A fracture of the upper arm is often caused by trauma suffered when a driver or passenger is involved in a car crash. The medical terminology commonly used for a broken upper arm is a humerus fracture. Signs include: pain, swelling, inability to move the upper arm, and possibly weakness in the hand and wrist.
Types of Upper Arm Fractures
Fractures are divided into three types, based on where the bone breaks:
- A proximal humerus fracture is one in which the humerus breaks near the shoulder joint. Sometimes these fractures affect the rotator cuff tendons, which can cause additional problems with pain and range of motion.
- A mid-shaft humerus fracture is a break mid-way between the shoulder and elbow joints. This fracture will usually heal without requiring surgery and often affects the radial nerve, which extends down the arm to the wrist and back of the hand, causing numbness or weakness , usually temporary, in that area.
- A distal humerus fracture is a break in the upper arm bone near the elbow joint.
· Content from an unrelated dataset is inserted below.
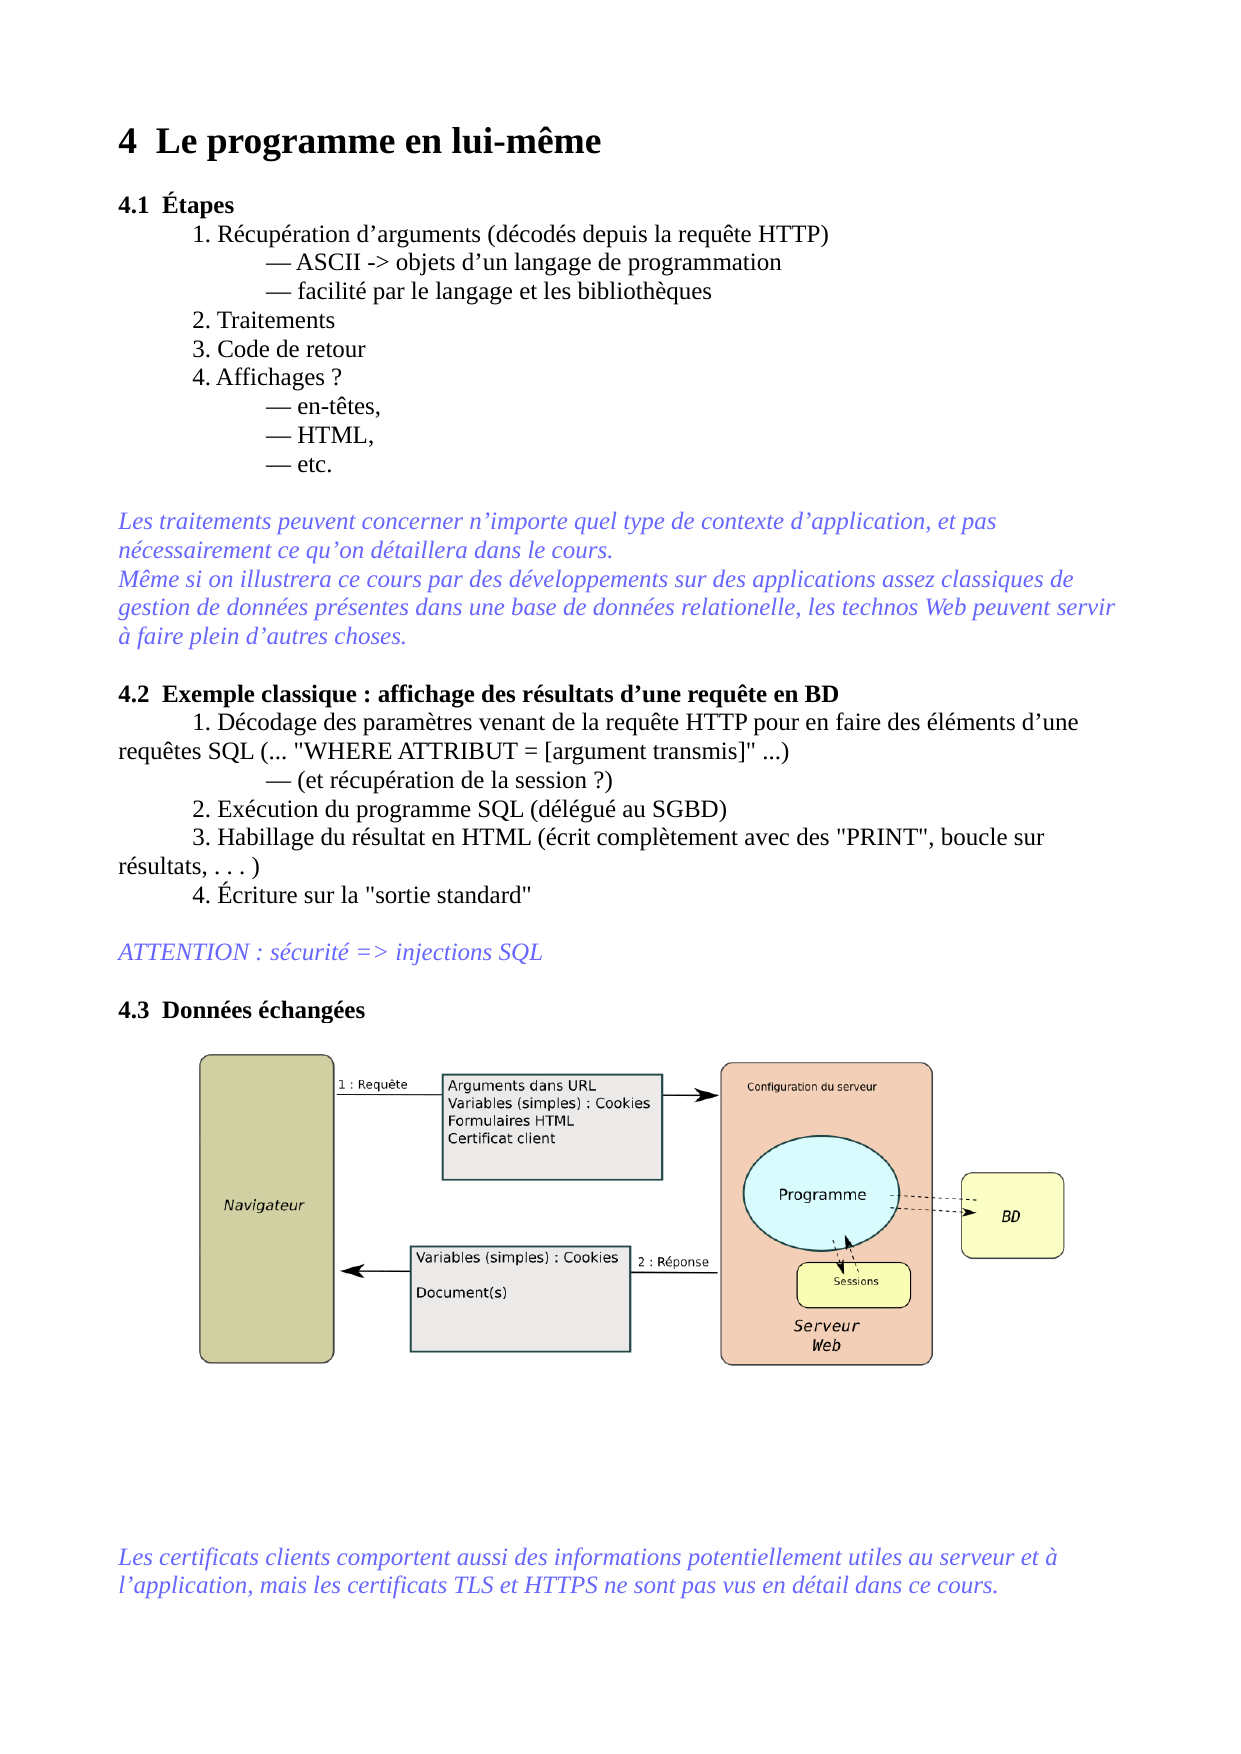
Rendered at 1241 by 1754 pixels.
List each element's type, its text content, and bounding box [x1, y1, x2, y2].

This type of fracture is rare in adults, but fairly common in children, and often requires surgery.
Treatment for a Broken Upper Arm
Unless the fracture is severely displaced, the usual treatment for a fractured humerus is a sling or brace to immobilize the arm. Casting is usually not possible.
If the broken bones are displaced, open-reduction and internal-fixation surgery may be required. The arm is opened with an incision and the bones are realigned and held in place with plates, pins, screws, and wires. Surgery may also involve reattachment of the rotator cuff muscles.
Surgery is followed by a course of physical therapy to improve circulation, reduce stiffness, and increase strength and range of motion.
Healing Time for an Upper Arm Fracture
Typically, a broken arm takes between four and six weeks to heal, although depending on the severity of the fracture and whether surgery is needed, it may take longer.